Para o bem e para o mal, a política não é feita de ilusões – muito menos a guerra. As vítimas morrem mesmo, aos milhares – não ressuscitam. As armas não se calam, nem na Ucrânia nem na Palestina; todos os dias enterram mais fundo o sonho da paz. Há outra visão, de muito mais longo alcance: quem for capaz de fazer a paz, ganha um séquito de seguidores. E, nesse contexto, Pequim tem uma oportunidade de ouro na sua cruzada para recuperar face e influência global.
A reconstrução do pós-guerra, muito mais do que uma missão moral – é uma grande oportunidade económica. E a História mostra-nos que quem mais ganha com isso é quem está à mesa da negociação
Voltemos à terra: porque raio Xi Jinping o faria? Por muitos motivos: não é preciso virar costas a Moscovo, antes pelo contrário; é precisamente a proximidade que lhe permite negociar/impor uma solução. Mas também porque, nesse contexto, obrigaria Washington a pressionar Israel e a descomprimir a guerra comercial; ganharia pontos na Europa, no mundo árabe – e à escala planetária. Sobretudo, porque a energia da pacificação colocaria a China numa posição incontornável, não só de respeito, mas de liderança internacional. Não há melhor forma de recuperar a globalização económica, que tanta falta faz à China, para o seu próprio crescimento e pacificação interna. Por muitas vantagens que tenha na parceria estratégica com a Rússia, Pequim sabe bem que a crise que enfrenta resolve-se com o comércio global – não é só com vizinhos antiamericanos. Por fim, a reconstrução do pós-guerra, muito mais do que uma missão moral – é uma grande oportunidade económica. E a História mostra-nos que quem mais ganha com isso é quem está à mesa da negociação; definitivamente, quem põe na ordem o caos.
Este não é o momento de discutir quem tem mais razão – ou culpa. Todos têm a sua quota parte. O que verdadeiramente importa é saber quem segue o caminho do abismo; ou quem sabe pôr-lhe travão.
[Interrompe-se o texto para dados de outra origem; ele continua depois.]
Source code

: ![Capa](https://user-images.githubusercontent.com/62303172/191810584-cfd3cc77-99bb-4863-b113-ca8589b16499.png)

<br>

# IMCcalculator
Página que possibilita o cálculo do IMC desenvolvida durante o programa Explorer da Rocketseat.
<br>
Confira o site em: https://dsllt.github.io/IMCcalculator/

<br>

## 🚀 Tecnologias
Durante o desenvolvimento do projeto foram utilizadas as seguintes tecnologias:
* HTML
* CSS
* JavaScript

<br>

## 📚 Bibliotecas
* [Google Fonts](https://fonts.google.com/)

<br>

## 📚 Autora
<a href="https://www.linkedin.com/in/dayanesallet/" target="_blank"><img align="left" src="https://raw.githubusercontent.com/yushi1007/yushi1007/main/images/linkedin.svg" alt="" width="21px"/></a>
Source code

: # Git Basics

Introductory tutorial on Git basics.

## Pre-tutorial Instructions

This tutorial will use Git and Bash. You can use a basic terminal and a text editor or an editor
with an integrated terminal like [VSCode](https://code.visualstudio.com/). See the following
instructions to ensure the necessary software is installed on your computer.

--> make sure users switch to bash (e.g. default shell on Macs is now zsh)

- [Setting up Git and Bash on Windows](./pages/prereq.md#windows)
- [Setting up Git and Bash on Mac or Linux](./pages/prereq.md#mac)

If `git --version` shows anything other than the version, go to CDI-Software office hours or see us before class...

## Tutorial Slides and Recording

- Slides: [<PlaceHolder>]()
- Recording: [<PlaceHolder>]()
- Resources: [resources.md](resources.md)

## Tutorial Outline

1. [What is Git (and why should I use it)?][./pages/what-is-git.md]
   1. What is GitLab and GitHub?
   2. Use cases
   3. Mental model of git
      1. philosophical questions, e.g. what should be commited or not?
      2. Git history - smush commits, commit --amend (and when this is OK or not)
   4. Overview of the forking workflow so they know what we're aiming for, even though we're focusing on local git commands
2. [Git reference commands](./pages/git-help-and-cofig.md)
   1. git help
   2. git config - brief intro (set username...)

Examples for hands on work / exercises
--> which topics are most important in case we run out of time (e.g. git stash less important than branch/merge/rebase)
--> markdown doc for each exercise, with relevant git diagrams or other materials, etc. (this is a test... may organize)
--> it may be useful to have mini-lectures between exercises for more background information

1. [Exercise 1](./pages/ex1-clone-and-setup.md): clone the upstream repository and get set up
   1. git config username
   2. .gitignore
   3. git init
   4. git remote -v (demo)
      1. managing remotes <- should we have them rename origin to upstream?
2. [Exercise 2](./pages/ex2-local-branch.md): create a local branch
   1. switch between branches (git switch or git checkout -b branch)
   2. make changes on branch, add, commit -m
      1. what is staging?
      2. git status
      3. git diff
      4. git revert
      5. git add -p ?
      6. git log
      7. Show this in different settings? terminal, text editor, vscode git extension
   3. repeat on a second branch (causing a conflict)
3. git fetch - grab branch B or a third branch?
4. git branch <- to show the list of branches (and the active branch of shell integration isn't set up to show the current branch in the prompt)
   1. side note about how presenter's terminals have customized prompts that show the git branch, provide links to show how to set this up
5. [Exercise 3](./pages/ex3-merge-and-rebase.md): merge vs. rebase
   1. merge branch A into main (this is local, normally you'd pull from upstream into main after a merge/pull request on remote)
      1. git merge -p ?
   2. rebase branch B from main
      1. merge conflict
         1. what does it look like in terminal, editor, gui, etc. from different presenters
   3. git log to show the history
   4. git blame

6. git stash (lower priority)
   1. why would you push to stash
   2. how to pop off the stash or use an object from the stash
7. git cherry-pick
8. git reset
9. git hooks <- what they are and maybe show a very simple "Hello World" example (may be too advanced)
Xi Jinping tem um discurso de globalização pacífica, crescimento e ambição com base nas relações internacionais e nas trocas comerciais… cabe-lhe perfeitamente o papel. E tem poder para isso; pelo que a China representa numa economia multilateral, pacífica e sustentável; e pela influência ímpar na relação com Putin.
Não o fará, certamente, de graça. Ninguém o fará. A arte da negociação está em perceber o que ganha a Ucrânia, mas também a Rússia; o que ganha a Palestina, mas também Israel; o que convence a Europa, Estados Unidos, BRICS…
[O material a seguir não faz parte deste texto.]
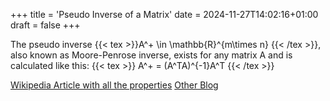 +++
title = 'Pseudo Inverse of a Matrix'
date = 2024-11-27T14:02:16+01:00
draft = false 
+++

The pseudo inverse {{< tex >}}A^+ \in \mathbb{R}^{m\times n} {{< /tex >}}, also known as Moore-Penrose inverse, exists for any matrix A and is calculated like this:
{{< tex >}}
A^+ = (A^TA)^{-1}A^T
{{< /tex >}}

<!--more-->

[Wikipedia Article with all the properties](https://en.wikipedia.org/wiki/Moore–Penrose_inverse)
[Other Blog](https://nhigham.com/2023/07/25/what-is-the-pseudoinverse-of-a-matrix/)
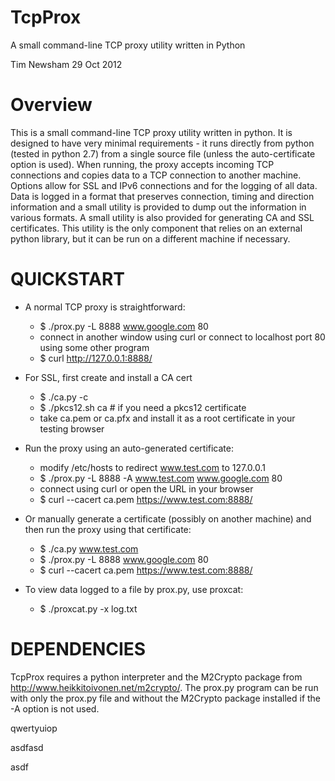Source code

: TcpProx
=======

A small command-line TCP proxy utility written in Python

Tim Newsham <tim at isecpartners dot com>
29 Oct 2012
   
   



Overview
=======

This is a small command-line TCP proxy utility written in python.
It is designed to have very minimal requirements - it runs
directly from python (tested in python 2.7) from a single source
file (unless the auto-certificate option is used). When running, 
the proxy accepts incoming TCP connections and copies data to a TCP 
connection to another machine.  Options allow for SSL and IPv6 
connections and for the logging of all data.  Data is logged in 
a format that preserves connection, timing and direction 
information and a small utility is provided to dump out the 
information in various formats. A small utility is also provided 
for generating CA and SSL certificates. This utility is the only 
component that relies on an external python library, but it can 
be run on a different machine if necessary.


QUICKSTART
=======

- A normal TCP proxy is straightforward:
   - $ ./prox.py -L 8888 www.google.com 80
   - connect in another window using curl
     or connect to localhost port 80 using some other program
   - $ curl http://127.0.0.1:8888/

- For SSL, first create and install a CA cert
   - $ ./ca.py -c
   - $ ./pkcs12.sh ca      # if you need a pkcs12 certificate
   - take ca.pem or ca.pfx and install it as a root
     certificate in your testing browser

- Run the proxy using an auto-generated certificate:
   - modify /etc/hosts to redirect www.test.com to 127.0.0.1
   - $ ./prox.py -L 8888 -A www.test.com www.google.com 80
   - connect using curl or open the URL in your browser
   - $ curl --cacert ca.pem https://www.test.com:8888/


- Or manually generate a certificate (possibly on another machine)
  and then run the proxy using that certificate:
   - $ ./ca.py www.test.com
   - $ ./prox.py -L 8888 www.google.com 80
   - $ curl --cacert ca.pem https://www.test.com:8888/

- To view data logged to a file by prox.py, use proxcat:
   - $ ./proxcat.py -x log.txt


DEPENDENCIES
=======

TcpProx requires a python interpreter and the M2Crypto package
from http://www.heikkitoivonen.net/m2crypto/. The prox.py
program can be run with only the prox.py file and without the
M2Crypto package installed if the -A option is not used.






qwertyuiop


asdfasd



asdf
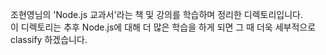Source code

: 조현영님의 'Node.js 교과서'라는 책 및 강의를 학습하며 정리한 디렉토리입니다.  
이 디렉토리는 추후 Node.js에 대해 더 많은 학습을 하게 되면 그 때 더욱 세부적으로 classify 하겠습니다.

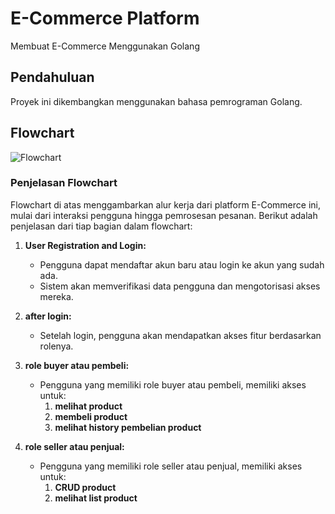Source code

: # E-Commerce Platform

Membuat E-Commerce Menggunakan Golang

## Pendahuluan
Proyek ini dikembangkan menggunakan bahasa pemrograman Golang.

## Flowchart
![Flowchart](https://github.com/ArdiSasongko/basic_store/assets/63091744/532057af-c325-4558-b109-76c5bdf76f07)

### Penjelasan Flowchart
Flowchart di atas menggambarkan alur kerja dari platform E-Commerce ini, mulai dari interaksi pengguna hingga pemrosesan pesanan. Berikut adalah penjelasan dari tiap bagian dalam flowchart:

1. **User Registration and Login:**
   - Pengguna dapat mendaftar akun baru atau login ke akun yang sudah ada.
   - Sistem akan memverifikasi data pengguna dan mengotorisasi akses mereka.

2. **after login:**
   - Setelah login, pengguna akan mendapatkan akses fitur berdasarkan rolenya.

3. **role buyer atau pembeli:**
   - Pengguna yang memiliki role buyer atau pembeli, memiliki akses untuk:
     1. **melihat product**
     2. **membeli product**
     3. **melihat history pembelian product**

4. **role seller atau penjual:**
   - Pengguna yang memiliki role seller atau penjual, memiliki akses untuk:
     1. **CRUD product**
     3. **melihat list product**

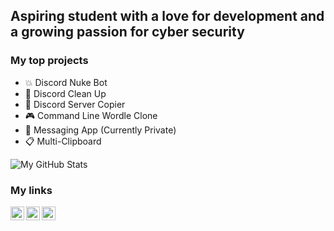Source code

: ## Aspiring student with a love for development and a growing passion for cyber security

### My top projects
- 💥 Discord Nuke Bot
- 🧹 Discord Clean Up
- 📎 Discord Server Copier
- 🎮 Command Line Wordle Clone
- 💬 Messaging App (Currently Private)
- 📋 Multi-Clipboard

<img alt="My GitHub Stats" src="https://github-readme-stats.vercel.app/api?username=Tyclonie&show_icons=true&hide_border=true&theme=merko" />

### My links
[<img align="left" alt="Tyclonie | YouTube" width="22px" src="https://cdn.jsdelivr.net/npm/simple-icons@3/icons/youtube.svg" />][youtube]
[<img align="left" alt="Tyclonie | GitHub" width="22px" src="https://cdn.jsdelivr.net/npm/simple-icons@3/icons/discord.svg" />][discord]
[<img align="left" alt="Tyclonie | GitHub" width="22px" src="https://cdn.jsdelivr.net/npm/simple-icons@3/icons/github.svg" />][github]

[youtube]: https://www.youtube.com/channel/UC9gnPnmMd3DX-qLteyHPW3w
[github]: https://github.com/Tyclonie
[discord]: https://discord.gg/grarjWuZKd
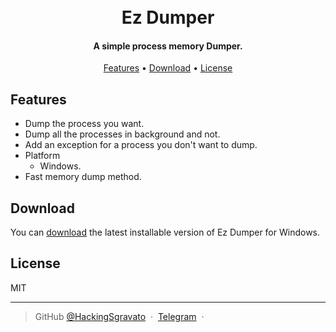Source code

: 
<h1 align="center">
  <br>
  Ez Dumper
  <br>
</h1>

<h4 align="center">A simple process memory Dumper.</h4>

<p align="center">
  <a href="#Features">Features</a> •
  <a href="#Download">Download</a> •
  <a href="#License">License</a>
</p>

## Features

* Dump the process you want.
* Dump all the processes in background and not.
* Add an exception for a process you don't want to dump.
* Platform
  - Windows.
* Fast memory dump method.


## Download

You can [download](https://github.com/HackingSgravato/Dumper/releases/tag/v1) the latest installable version of Ez Dumper for Windows.
    

## License

MIT

---

> GitHub [@HackingSgravato](https://github.com/HackingSgravato) &nbsp;&middot;&nbsp;
> [Telegram](https://t.me/VisualStudio2022) &nbsp;&middot;&nbsp;

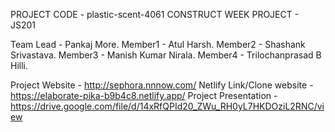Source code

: PROJECT CODE - plastic-scent-4061
CONSTRUCT WEEK PROJECT - JS201

  Team Lead - Pankaj More.
  Member1   -   Atul Harsh.
  Member2   -   Shashank Srivastava.
  Member3   -   Manish Kumar Nirala.
  Member4   -   Trilochanprasad B Hilli.
  
  Project Website - http://sephora.nnnow.com/
  Netlify Link/Clone website - https://elaborate-pika-b9b4c8.netlify.app/
  Project Presentation - https://drive.google.com/file/d/14xRfQPId20_ZWu_RH0yL7HKDOziL2RNC/view
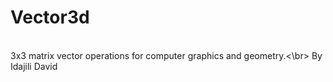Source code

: # Vector3d
<br>3x3 matrix vector operations for computer graphics and geometry.<\br>
By Idajili David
Fala-se muito na falta de grandes líderes mundiais. Mas há hoje dois nomes incontornáveis: Trump e Xi Jinping. Goste-se – ou não – está nas mãos deles acabar com a guerra e mudar o foco para a paz e o crescimento económico sustentável. Se não acontecer, perdem todos na missão de salvar o planeta do caos da guerra e das alterações climáticas. Lula e Scholz têm razão: olhando para os dois impérios que se digladiam pela liderança mundial, o discurso de Xi está bem mais próximo de uma solução do que o de Trump. Haja espaço e visão para o tiro de mais longo alcance: a conquista da paz.